Practical Applications and Benefits
The research team sees tremendous potential for this technology across multiple sectors. The most immediate and practical application appears to be humanitarian aid delivery, where low-cost, reliable parachutes could transport essential supplies like water, food, and medicine to remote or inaccessible areas.
The manufacturing process contributes significantly to the parachute’s appeal. “We made these parachutes by laser cutting, but a simple die-cutting press would also do the trick,” Mélançon notes. “What’s more, the parachute is seamless and is attached to the payload by a single suspension line, making it easy to use and to deploy.”

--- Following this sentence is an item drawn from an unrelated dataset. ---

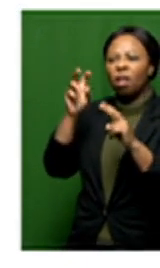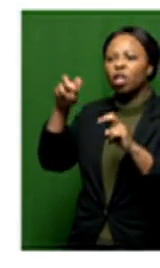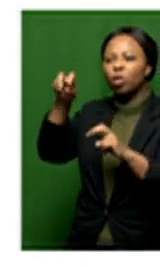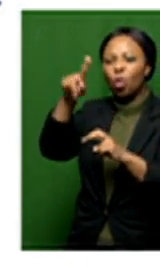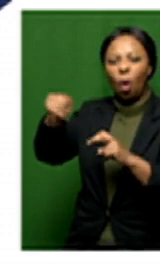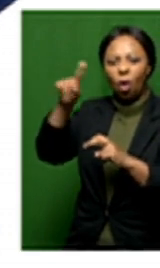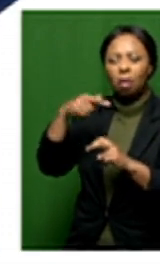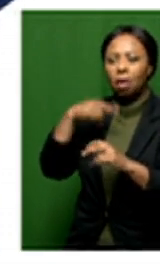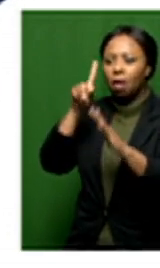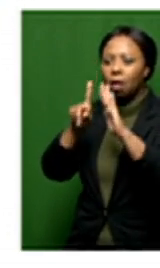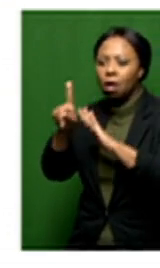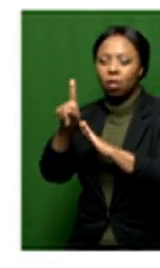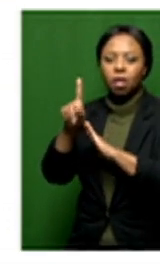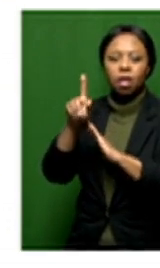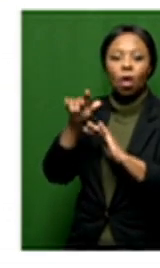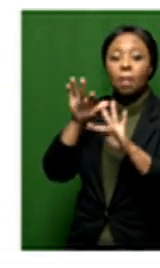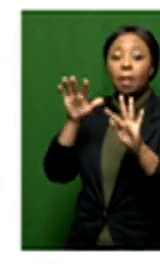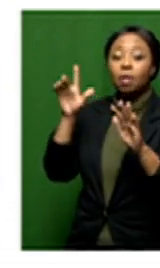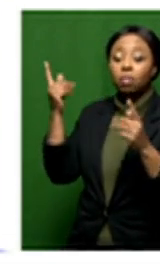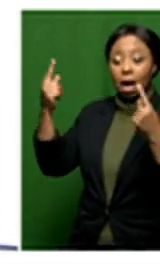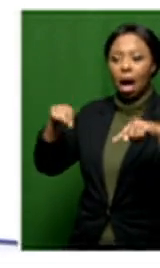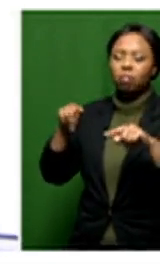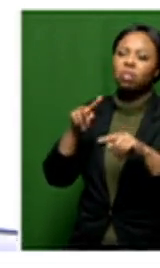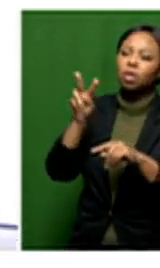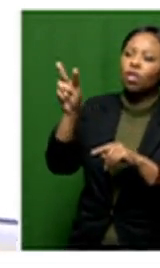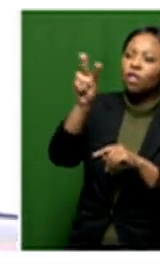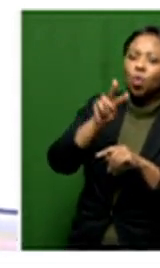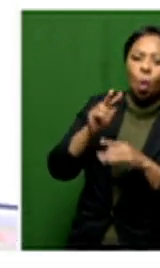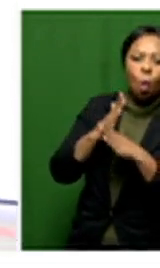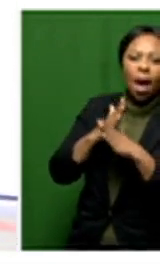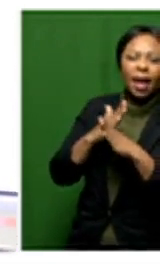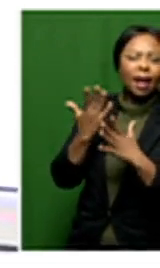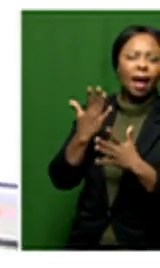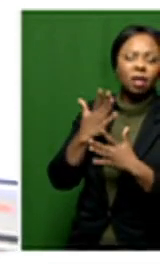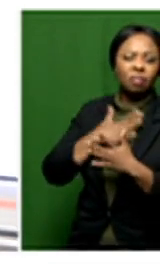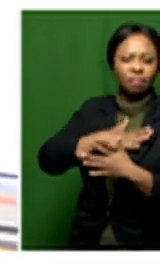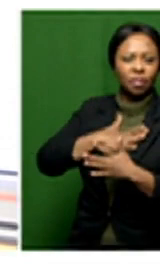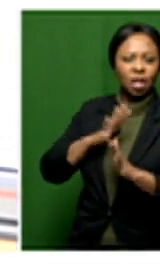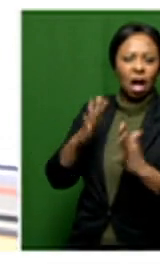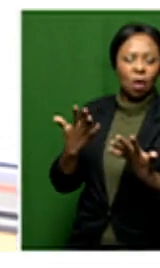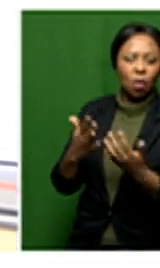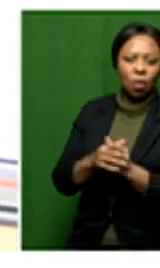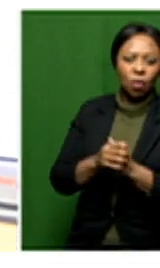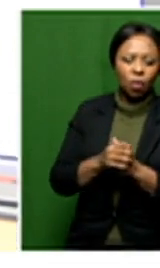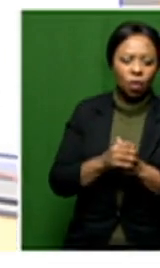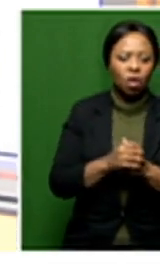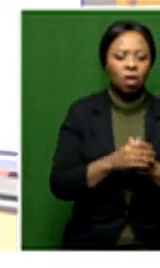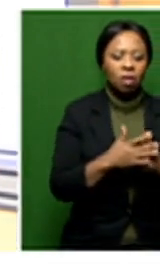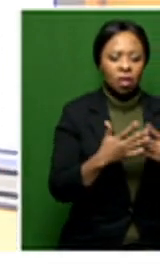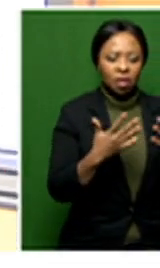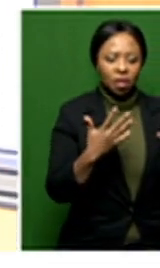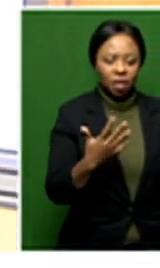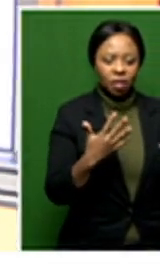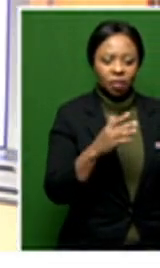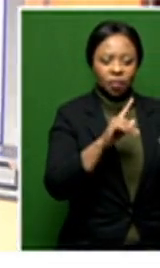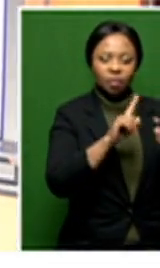expect to experience when they come through to view this body of work. Well, there'll be a baker's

Rigorous Testing and Future Potential
The engineers validated their concept through comprehensive testing, including numerical simulations, wind-tunnel experiments, laboratory drops, and outdoor deployments from drones. The results consistently demonstrated the parachute’s reliability and performance.
Professor Gosselin highlights the scalability of the design: “The parachute’s behaviour doesn’t change even when the size of the device is augmented. This suggests that it could be scaled up for larger applications.”
Future Development Directions
The research team continues to explore new cutting patterns that could impart additional properties to the parachutes. “We want to change the patterns in order to go even further,” says Mélançon. “The parachutes could descend in a spiral, for example, or glide before dropping. We would also like to be able to vary the trajectory of descent depending on the payload, so the cargo could be sorted as the parachutes come down to earth.”
This research, which was originally detailed in a comprehensive report, opens up numerous possibilities for aerial delivery systems and represents a significant advancement in deployable structure technology.